(This column was published in the North Shore News on Feb. 6, 2002)

 

Public sector unions may be obsolete

By Leo Knight

"... to realize that once there were reasons, often good reasons, for why things were as they were; to realize that in time good reasons can become obsolete; to watch those same reasons take on a life of their own; to see what happens when they are enshrined as treasured myths ..." - Ken Dryden, The Game.

 

NHL Hall of Fame goaltender Ken Dryden was talking about Canada's game and its reluctance to adapt and change in the face of the onslaught of the European and Russian newcomers when he penned those words, but he might have well been looking at this country today.

 

It has become impossible to even suggest things such as the health care system needs some fundamental change without the intransigent labour movement setting their collective hair on fire, beating their breasts while maniacally invoking the name of Tommy Douglas.

 

Look at all the noise made last year in Alberta, when Premier Ralph Klein brought in Bill 11, an innocuous little piece of legislation allowing private clinics, already treating things like orthopaedic sports injuries, to have overnight patient stays. You'd have thought they brought in a law outlawing motherhood. Well, the teachers' unions probably would have supported that. Bad example.

 

But you get my drift.

 

Speaking of the teachers, let's not make any mistake in understanding what this whole thing is about: money and power base. And what a bunch of noise coming out of the BCTF, saying it's all about education and who really cares about the students. Nonsense.

 

Parents across this province are deserting the public school system in ever-increasing numbers. They will do or pay any price possible to avoid the pitfalls of a public education at the hands of the socialist hordes that have taken over the BCTF.

 

This country was founded on the principles of freedom. Once, we went to school to learn the things meant to prepare us for further education and our adult lives. Now, our children are taught how they must think. Not why they must think and analyse things for themselves, but how they must think.

 

Opinions are fine as long as they agree with the principles set out in the annual general meeting of the BCTF's collection of social engineers and left-wing loonies.

 

Nothing else is tolerated, you see. Go ahead and try to raise a right to life discussion or the importance of the family in developing morals of kids or, indeed, the efficacy of the justice system. It doesn't matter whether you agree or disagree with the argued positions, the mere raising of the discussion will rain fire and brimstone upon one's head from the politically correct lefties who run the teachers' union.
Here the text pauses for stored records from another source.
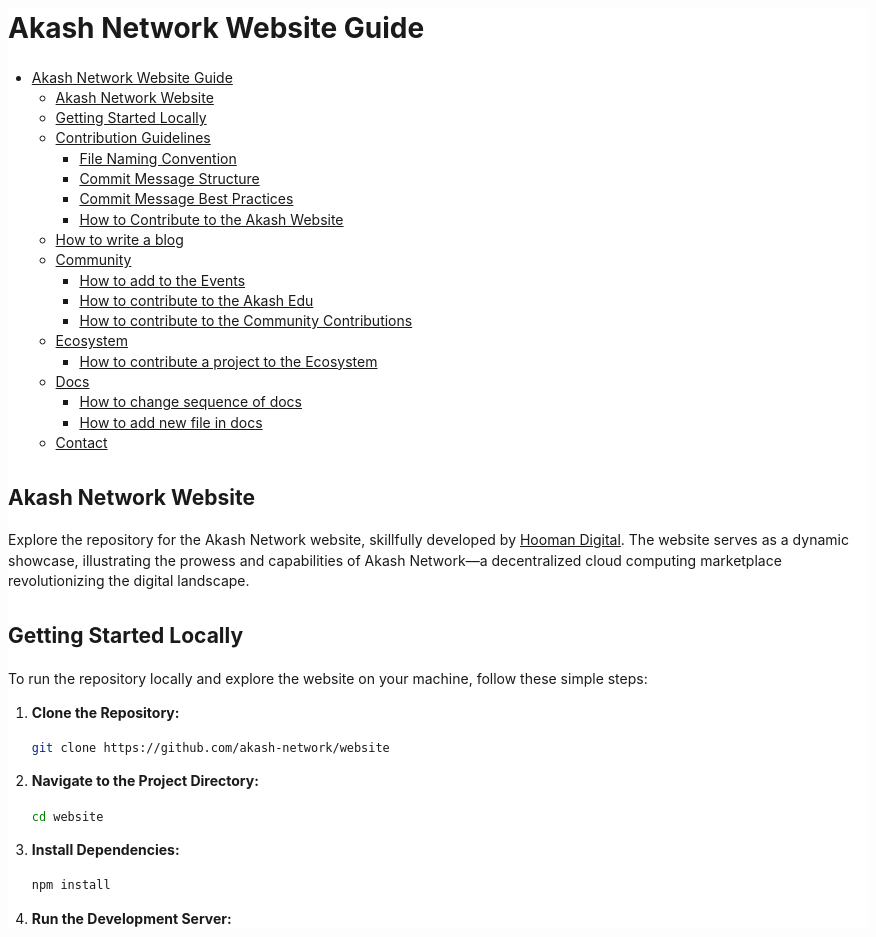 # Akash Network Website Guide

- [Akash Network Website Guide](#akash-network-website-guide)
  - [Akash Network Website](#akash-network-website)
  - [Getting Started Locally](#getting-started-locally)
  - [Contribution Guidelines](#contribution-guidelines)
    - [File Naming Convention](#file-naming-convention)
    - [Commit Message Structure](#commit-message-structure)
    - [Commit Message Best Practices](#commit-message-best-practices)
    - [How to Contribute to the Akash Website](#how-to-contribute-to-the-akash-website)
  - [How to write a blog](#how-to-write-a-blog)
  - [Community](#community)
    - [How to add to the Events](#how-to-add-to-the-events)
    - [How to contribute to the Akash Edu](#how-to-contribute-to-the-akash-edu)
    - [How to contribute to the Community Contributions](#how-to-contribute-to-the-community-contributions)
  - [Ecosystem](#ecosystem)
    - [How to contribute a project to the Ecosystem](#how-to-contribute-a-project-to-the-ecosystem)
  - [Docs](#docs)
    - [How to change sequence of docs](#how-to-change-sequence-of-docs)
    - [How to add new file in docs](#how-to-add-new-file-in-docs)
  - [Contact](#contact)

## Akash Network Website

Explore the repository for the Akash Network website, skillfully developed by [Hooman Digital](https://twitter.com/hooman_digital). The website serves as a dynamic showcase, illustrating the prowess and capabilities of Akash Network—a decentralized cloud computing marketplace revolutionizing the digital landscape.

## Getting Started Locally

To run the repository locally and explore the website on your machine, follow these simple steps:

1. **Clone the Repository:**

   ```bash
   git clone https://github.com/akash-network/website
   ```

2. **Navigate to the Project Directory:**

   ```bash
   cd website
   ```

3. **Install Dependencies:**

   ```bash
   npm install
   ```

4. **Run the Development Server:**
We have so allowed the indoctrination of our kids into the only politically acceptable way of thinking, old Joe Stalin would be proud.

 

Teachers work between 150 and 160 days a year, depending on their district. The rest of us, generally speaking, work between 220 and 250 days, depending on your job and length of service.

 

Equally, their workday is about six hours long, as opposed to the routine eight-hour days spent by the rest of the working world. Unless, of course, you happen to be in management in the private sector, in which case you probably work about 60-80 hours a week.

 

Isn't it funny how it's those who work the least that get referred to by Big Labour or the NDP as "the working people of British Columbia?" But I digress.

 

Teachers will bleat that they work all kinds of extra hours or days and it's not just their time in the classroom that constitutes their workday. Perhaps that may have been so at one time. Clearly, not marking papers, doing report cards and the biggie, not supporting or supervising extracurricular activities, reduces their jobs to part-time status at best.

 

And then they also have the temerity to refuse to allow parents to volunteer to help their own kids, lest somehow that might affect their own underutilized jobs.

 

For all that, they were given raises that pay them more than nurses, police officers, fire fighters and paramedics. Good Lord, they even make more than janitors in hospitals!

 

This column started off with some interesting observations by Ken Dryden. While I have been somewhat sarcastic and irreverent in my thoughts, it is interesting to look carefully at Dryden's words.

 

Have not the big public sector unions become obsolete? I mean, really? Have not most, if not all, of the good reasons for the formation of many of the public sector unions simply ceased to be with existing, strong legislation in this country?

 

At what point do we tell the BCTF and the HEU and the BCGEU that management has the absolute right to manage? Do we not have the right to say we, not they, have the absolute right to raise our kids in the manner we, not they, see fit? Was this not a fundamental right our forefathers fought and died for?

 

Sure, let's negotiate on the issues and benefits and above all, the money. But, management has the right to manage by definition.

 

Under the NDP that basic fact of life was blurred beyond recognition. The players have now changed at the behest of the people.

 

The pendulum has begun to swing back toward a place more comfortable for the majority of people.

 

The power base enjoyed by the public sector unions no longer has their hands on the levers of power.

 

And that is why they are screaming like scalded cats.